- Theatrical release poster
- Directed by: Sidney Salkow
- Screenplay by: Ric Hardman
- Produced by: Vern Alves Philip May
- Starring: Randy Sparks Venetia Stevenson Dick Foran Jesse White Dick Contino Frank Ferguson
- Cinematography: William P. Whitley
- Edited by: Dwight Caldwell
- Music by: Richard LaSalle
- Production company: Maycliff Productions
- Distributed by: Paramount Pictures
- Release date: February 17, 1960;
- Running time: 74 minutes
- Country: United States
- Language: English

= The Big Night (1960 film) =

1960 film

The Big Night is a 1960 American drama film directed by Sidney Salkow and written by Ric Hardman. The film stars Randy Sparks, Venetia Stevenson, Dick Foran, Jesse White, Dick Contino and Frank Ferguson. The film was released on February 17, 1960, by Paramount Pictures.

==Plot==

Police kill two fleeing criminals while a third escapes. A briefcase tossed from their car's window into a canal is recovered by a young man, Frankie, who discovers that it contains $209,000 in cash from a bank robbery.

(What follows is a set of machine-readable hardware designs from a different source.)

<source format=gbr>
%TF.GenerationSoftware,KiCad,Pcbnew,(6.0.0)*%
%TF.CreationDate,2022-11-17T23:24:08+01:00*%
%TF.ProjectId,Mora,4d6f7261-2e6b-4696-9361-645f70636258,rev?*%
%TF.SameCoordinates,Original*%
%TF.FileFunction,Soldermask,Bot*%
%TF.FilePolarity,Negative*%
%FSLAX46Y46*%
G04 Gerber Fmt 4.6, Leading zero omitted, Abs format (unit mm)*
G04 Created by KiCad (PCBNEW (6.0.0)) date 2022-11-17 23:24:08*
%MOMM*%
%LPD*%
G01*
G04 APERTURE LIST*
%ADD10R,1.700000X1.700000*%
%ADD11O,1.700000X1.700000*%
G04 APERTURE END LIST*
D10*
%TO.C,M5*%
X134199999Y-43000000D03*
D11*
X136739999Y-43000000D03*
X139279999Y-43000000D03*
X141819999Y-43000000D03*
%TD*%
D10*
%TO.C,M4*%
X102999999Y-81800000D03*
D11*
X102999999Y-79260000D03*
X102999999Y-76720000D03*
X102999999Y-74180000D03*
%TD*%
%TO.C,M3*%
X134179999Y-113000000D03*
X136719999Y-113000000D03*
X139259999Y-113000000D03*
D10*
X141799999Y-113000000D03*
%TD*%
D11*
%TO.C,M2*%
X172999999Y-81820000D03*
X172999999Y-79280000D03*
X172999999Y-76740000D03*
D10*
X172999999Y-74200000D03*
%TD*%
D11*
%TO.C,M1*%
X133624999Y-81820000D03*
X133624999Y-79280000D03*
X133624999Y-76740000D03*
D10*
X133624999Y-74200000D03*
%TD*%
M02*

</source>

Frankie confides in his girlfriend Ellie, whose mother has expressed worry about her dating a young hoodlum. Ellie can't persuade Frankie to do the honest thing and return the money, which he hides. Carl Farrow, the remaining bank robber, begins trying to find out who has it, as does Wegg, a corrupt cop.

Following the boy, Wegg tries to cut himself in on a deal with Farrow, who instead slugs him and leaves him dead in the canal. Frightened after finding the body, Frankie turns himself in to the police. Farrow comes gunning for him but Frankie survives, then hopes for leniency from the law.

==Cast==
- Randy Sparks as Frank
- Venetia Stevenson as Ellie
- Dick Foran as Ed
- Jesse White as Wegg
- Dick Contino as Carl Farrow
- Frank Ferguson as Dave
- Paul Langton as Spencer
- House Peters, Jr. as Robert Shaw
- Robert Paget as Tony
- Marc Cavell as Jerry
- Kay E. Kuter as The Mailman
- Anna Lee as Mrs. Turner

== Reception ==
In a brief contemporary review for The New York Times, critic Eugene Archer wrote that the film consists of "Randy Sparks as a juvenile delinquent who finds a briefcase containing $200,000 in stolen banknotes and wastes more than seventy minutes of screen and audience time before turning it over to the police. Venetia Stevenson, Dick Foran and Anna Lee are inconspicuous in the cast."